To promote a sense of community and support, class sizes are kept small, holding only 25 students or fewer. The total enrollment for the school in the 2017–2018 academic year was 360 students, maintaining a maximum of 100 students per grade level. In their freshman and sophomore years, students at OIHS are kept within a tight circle of the same four teachers who strengthen their basic English skills. As upperclassmen, students are acquainted with new teachers and are given the opportunity to participate in internships at local businesses, government bureaus, and community service programs.

==Curriculum==

Experts conclude that we must infuse our textbooks with information from the minority perspective, instead of incorporating a few instances of it into a white history book, placing an emphasis on culturally relevant teaching. Teachers at Oakland International High School incorporate many aspects of the students' culture into the everyday curriculum. Additionally, the school organizes "Community Walks" in which students become the teachers and educate the staff on their cultural backgrounds and customs. These Community Walks include the sharing of cultural dishes and visits to local ethnic enclaves such as grocery stores and churches.

Bilingual education was barred from the classroom in 1998 by California Proposition 227, but these restrictions were repealed by California Proposition 58 when it passed in 2016. In support of this, Professor Ofelia García of the Graduate Center of the City University of New York, argued that dynamic (meaning-making) bilingualism which integrates culture and language together in the classroom can yield more desirable results in both the short and long term than complete immersion in an English-only classroom. In the ongoing debate on bilingual education, OIHS chooses to implement an immersion approach, despite scholarly evidence that supports transitional and bilingual education models.

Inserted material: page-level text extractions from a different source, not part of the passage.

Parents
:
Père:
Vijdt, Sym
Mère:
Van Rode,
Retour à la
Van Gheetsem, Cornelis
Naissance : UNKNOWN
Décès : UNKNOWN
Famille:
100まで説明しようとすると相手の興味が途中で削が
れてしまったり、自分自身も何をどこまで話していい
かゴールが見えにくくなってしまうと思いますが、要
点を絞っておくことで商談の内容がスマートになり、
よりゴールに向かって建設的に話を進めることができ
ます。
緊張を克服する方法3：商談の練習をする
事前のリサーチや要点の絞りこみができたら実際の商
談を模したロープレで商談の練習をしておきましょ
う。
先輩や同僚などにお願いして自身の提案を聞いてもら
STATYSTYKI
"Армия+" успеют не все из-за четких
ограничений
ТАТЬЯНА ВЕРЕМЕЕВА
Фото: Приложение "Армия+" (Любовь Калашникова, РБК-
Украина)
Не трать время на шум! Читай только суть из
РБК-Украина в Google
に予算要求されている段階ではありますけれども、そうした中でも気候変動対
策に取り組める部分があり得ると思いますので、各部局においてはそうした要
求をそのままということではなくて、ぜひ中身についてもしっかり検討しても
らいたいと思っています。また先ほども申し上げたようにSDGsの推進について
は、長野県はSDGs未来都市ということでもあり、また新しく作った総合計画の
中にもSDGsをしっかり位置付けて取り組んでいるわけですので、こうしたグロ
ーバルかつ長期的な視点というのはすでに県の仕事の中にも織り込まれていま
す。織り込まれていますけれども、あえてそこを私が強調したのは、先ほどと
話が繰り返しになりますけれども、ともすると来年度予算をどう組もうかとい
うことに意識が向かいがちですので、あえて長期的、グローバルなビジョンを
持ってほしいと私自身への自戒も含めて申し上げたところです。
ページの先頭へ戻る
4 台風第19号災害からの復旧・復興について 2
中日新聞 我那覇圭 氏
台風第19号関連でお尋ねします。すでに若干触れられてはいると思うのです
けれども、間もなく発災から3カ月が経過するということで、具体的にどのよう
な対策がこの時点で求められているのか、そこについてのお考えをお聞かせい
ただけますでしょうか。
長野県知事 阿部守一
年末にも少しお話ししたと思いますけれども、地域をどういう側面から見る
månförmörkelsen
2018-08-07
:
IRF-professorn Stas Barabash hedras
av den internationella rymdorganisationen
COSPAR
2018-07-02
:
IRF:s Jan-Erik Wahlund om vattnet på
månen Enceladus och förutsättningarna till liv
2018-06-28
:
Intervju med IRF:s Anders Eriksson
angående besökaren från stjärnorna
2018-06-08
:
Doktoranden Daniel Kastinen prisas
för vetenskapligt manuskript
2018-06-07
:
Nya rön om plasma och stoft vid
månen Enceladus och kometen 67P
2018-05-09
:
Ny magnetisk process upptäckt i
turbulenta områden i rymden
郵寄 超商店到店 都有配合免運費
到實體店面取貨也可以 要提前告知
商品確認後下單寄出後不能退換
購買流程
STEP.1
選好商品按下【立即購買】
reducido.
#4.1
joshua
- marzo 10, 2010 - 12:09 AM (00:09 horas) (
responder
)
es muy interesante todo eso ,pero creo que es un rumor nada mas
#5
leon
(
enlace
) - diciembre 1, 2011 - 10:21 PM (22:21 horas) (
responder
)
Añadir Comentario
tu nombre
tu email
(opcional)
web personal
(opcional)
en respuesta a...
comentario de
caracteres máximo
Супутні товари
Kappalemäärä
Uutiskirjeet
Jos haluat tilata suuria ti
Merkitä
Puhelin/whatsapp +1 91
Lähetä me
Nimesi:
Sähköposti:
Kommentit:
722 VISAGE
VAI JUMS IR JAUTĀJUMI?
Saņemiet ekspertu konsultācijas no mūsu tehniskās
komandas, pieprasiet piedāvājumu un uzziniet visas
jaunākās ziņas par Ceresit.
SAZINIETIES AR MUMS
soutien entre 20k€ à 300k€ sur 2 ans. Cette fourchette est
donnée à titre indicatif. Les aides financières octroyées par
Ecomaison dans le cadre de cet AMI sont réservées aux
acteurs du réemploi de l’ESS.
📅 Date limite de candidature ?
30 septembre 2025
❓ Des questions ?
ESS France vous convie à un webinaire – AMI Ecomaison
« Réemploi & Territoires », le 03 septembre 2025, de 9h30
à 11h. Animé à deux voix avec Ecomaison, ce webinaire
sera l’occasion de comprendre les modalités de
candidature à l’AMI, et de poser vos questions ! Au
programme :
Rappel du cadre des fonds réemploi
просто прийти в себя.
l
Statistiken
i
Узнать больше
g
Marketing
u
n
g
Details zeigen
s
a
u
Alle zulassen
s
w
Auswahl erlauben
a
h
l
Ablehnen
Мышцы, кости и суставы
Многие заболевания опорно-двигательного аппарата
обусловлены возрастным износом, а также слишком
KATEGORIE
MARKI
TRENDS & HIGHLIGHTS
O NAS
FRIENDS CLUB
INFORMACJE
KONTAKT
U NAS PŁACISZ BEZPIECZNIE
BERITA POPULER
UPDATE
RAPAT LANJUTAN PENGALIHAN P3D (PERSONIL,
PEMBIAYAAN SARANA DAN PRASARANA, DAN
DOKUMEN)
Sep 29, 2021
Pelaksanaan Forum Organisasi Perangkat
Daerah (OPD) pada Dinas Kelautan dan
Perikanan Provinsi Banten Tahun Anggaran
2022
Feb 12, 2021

Although OIHS is advertised as an English immersion school, language support from teachers, volunteers, and even other students is encouraged. Furthermore, teachers are trained on the refugee experience and its various narratives in order to best educate their students and help with the resettlement of these populations. Refugees may or may not have had formal education prior to arriving in the American classroom.

=== Internationals approach ===

OIHS teachers are trained in the Internationals Approach to teach students to improve their speaking, writing, and reading skills in English. This approach is built on the belief that English-language acquisition is best fostered in an academic environment in which students participate in 1) heterogeneous groups, using 2) a project-based curriculum, and where 3) English development is integrated into all content areas. Working in small groups, students learn academic content, art, music and technology through exciting, rigorous, hands-on projects as they learn their new language.

== Modern context ==
25,000 new refugee students enter the U.S. public education system each year. OIHS was founded in 2007, preceding the year 2008 when the United States received 70% of the world's refugees equating to 60,190 people. These figures reflect the fact that about half of the world's refugee population are minors. Through the Refugee Act, refugees upon arrival in the U.S. receive eight months of medical and cash assistance; however services for youth refugees are limited, even in schools which have been proven to be the most stable and effective institution of support for refugee families.